Distribution of the olive baboon

The olive baboon is a frugivorous species, but leaves also constitute a major part of the diet. This species also eats flowers, roots, grasses, bark, twigs, sap, tubers, bulbs, mushrooms, lichens, aquatic plants, seeds, shoots, buds, invertebrates, and small vertebrates, such as gazelle.
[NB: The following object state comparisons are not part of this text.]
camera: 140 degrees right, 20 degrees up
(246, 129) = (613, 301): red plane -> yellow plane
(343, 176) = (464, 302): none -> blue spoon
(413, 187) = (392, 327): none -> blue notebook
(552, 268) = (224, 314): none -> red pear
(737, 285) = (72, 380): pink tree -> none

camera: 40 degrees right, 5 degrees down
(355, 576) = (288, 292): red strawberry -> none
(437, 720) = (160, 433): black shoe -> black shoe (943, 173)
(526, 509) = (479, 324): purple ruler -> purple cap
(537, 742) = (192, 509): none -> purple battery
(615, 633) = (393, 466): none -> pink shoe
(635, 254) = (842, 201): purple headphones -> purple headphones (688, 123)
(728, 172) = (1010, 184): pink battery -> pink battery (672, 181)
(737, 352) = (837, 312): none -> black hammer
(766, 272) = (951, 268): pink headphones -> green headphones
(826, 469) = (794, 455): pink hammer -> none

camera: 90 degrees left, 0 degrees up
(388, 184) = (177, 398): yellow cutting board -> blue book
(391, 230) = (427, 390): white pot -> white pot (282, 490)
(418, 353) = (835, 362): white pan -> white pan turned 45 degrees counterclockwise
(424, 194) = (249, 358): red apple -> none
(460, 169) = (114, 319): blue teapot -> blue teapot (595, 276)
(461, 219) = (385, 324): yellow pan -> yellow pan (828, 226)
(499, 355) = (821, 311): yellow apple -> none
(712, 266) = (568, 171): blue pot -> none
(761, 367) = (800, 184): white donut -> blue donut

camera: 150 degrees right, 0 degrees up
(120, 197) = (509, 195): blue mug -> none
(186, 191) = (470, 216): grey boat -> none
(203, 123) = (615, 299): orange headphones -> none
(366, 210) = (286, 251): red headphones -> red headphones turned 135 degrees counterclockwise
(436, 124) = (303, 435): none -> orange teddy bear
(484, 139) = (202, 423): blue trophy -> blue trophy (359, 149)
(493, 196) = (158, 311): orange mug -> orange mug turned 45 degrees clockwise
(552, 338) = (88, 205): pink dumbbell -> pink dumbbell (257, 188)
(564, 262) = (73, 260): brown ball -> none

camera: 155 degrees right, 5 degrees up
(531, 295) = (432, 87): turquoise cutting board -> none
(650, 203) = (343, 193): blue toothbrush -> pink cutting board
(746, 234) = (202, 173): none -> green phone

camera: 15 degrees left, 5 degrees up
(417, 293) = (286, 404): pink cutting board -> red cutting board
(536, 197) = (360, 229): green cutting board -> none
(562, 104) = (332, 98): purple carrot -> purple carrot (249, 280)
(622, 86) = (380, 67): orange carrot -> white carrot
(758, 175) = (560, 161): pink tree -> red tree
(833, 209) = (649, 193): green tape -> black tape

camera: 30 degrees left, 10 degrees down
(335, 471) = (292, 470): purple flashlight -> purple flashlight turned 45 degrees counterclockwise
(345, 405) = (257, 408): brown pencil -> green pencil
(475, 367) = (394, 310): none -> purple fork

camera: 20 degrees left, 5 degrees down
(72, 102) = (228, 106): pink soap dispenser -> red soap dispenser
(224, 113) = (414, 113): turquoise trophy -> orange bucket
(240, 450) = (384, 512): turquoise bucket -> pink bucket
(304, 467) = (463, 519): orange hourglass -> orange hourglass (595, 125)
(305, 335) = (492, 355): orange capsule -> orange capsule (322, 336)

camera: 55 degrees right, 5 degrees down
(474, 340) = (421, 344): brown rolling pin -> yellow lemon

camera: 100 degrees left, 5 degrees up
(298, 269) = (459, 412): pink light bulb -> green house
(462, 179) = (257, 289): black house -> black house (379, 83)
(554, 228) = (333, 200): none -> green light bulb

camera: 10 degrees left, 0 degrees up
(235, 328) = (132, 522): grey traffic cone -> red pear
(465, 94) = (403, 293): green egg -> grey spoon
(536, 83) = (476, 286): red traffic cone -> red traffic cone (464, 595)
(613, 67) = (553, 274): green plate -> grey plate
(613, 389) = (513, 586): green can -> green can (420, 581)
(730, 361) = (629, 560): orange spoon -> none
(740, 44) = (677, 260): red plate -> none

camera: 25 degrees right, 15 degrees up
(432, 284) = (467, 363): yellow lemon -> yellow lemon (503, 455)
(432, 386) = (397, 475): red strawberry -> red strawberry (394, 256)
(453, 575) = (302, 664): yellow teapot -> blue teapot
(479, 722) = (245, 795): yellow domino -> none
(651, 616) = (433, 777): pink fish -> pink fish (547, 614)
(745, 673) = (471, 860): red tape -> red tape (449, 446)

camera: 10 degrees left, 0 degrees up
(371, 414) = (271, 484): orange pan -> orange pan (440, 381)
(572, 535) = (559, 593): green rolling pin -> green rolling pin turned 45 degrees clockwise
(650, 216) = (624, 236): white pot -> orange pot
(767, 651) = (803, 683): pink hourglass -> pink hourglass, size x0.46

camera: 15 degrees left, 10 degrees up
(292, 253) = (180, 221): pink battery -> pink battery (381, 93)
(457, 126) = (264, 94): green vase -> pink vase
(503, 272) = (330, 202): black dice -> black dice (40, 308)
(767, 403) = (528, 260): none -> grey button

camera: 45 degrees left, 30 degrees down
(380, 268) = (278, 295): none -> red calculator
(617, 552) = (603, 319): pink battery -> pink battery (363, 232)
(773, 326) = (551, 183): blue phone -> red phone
Females with infants mostly feed on the ground for grasses and on low bushes (Estes, 1991). Olive baboons will sit on the ground and shuffle along as they feed for grasses and other food found on the ground (Richard, 1985). Group sizes are variable ranging from 8 to 100 individuals. This is a diurnal species. The olive baboon will sleep in trees or on rocky outcroppings.

In the next mission we hope to collect rodents and insectivores: principally gerbils, mouse and shrews. Our goal is to capture the giant shrew, Crocidura flavescens .

Estes, R.D. 1991. The Behavior Guide to African Mammals . University of California Press.

Newman, T.K. 2004. Mitochondrial Phylogeny and Systematics of Baboons (Papio) , American Journal of Physical Anthropology 124:17-27

Richard, A.F. 1985. Primates in Nature . W.H. Freeman and Co., NY.